__WHAT IS BEING ASKED__. Pictures aside, quote the whole listing exactly.

START PROVIDED RECORDS

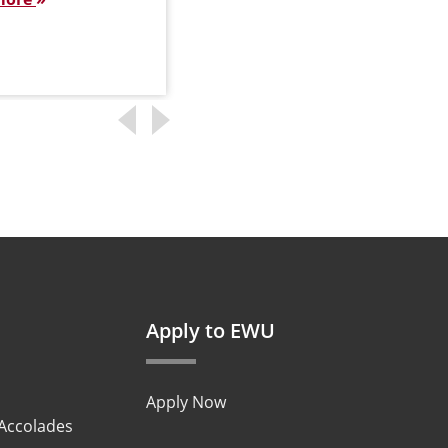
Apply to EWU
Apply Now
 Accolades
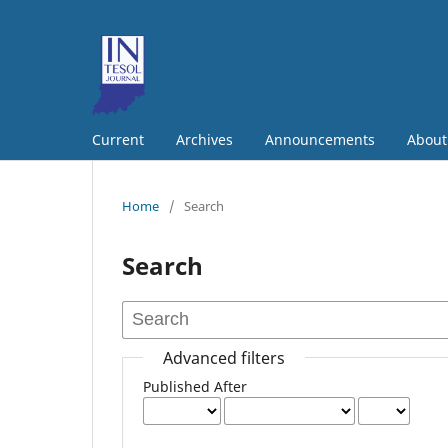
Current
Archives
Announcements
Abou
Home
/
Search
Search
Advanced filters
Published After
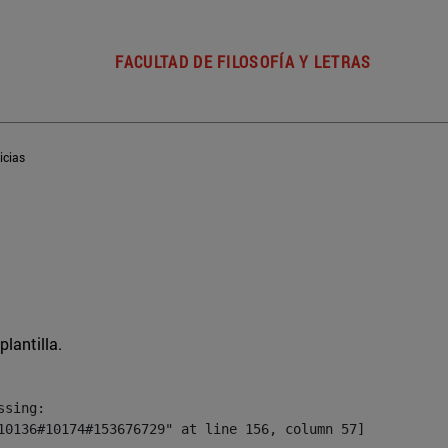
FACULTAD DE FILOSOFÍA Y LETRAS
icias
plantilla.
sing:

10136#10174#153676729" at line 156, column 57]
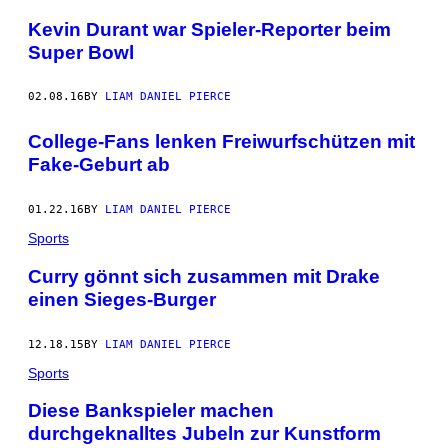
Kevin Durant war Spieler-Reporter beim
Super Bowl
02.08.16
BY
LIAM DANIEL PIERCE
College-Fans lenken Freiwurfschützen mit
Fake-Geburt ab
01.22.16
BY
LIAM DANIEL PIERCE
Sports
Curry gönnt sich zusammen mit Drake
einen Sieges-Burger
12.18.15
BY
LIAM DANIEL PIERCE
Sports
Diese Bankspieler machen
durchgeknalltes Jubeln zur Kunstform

END PROVIDED RECORDS

__EXERCISE RESPONSE__.
Apply to EWU
Apply Now
 Accolades
Current
Archives
Announcements
Abou
Home
/
Search
Search
Advanced filters
Published After
FACULTAD DE FILOSOFÍA Y LETRAS
icias
plantilla.
sing:

10136#10174#153676729" at line 156, column 57]
Kevin Durant war Spieler-Reporter beim
Super Bowl
02.08.16
BY
LIAM DANIEL PIERCE
College-Fans lenken Freiwurfschützen mit
Fake-Geburt ab
01.22.16
BY
LIAM DANIEL PIERCE
Sports
Curry gönnt sich zusammen mit Drake
einen Sieges-Burger
12.18.15
BY
LIAM DANIEL PIERCE
Sports
Diese Bankspieler machen
durchgeknalltes Jubeln zur Kunstform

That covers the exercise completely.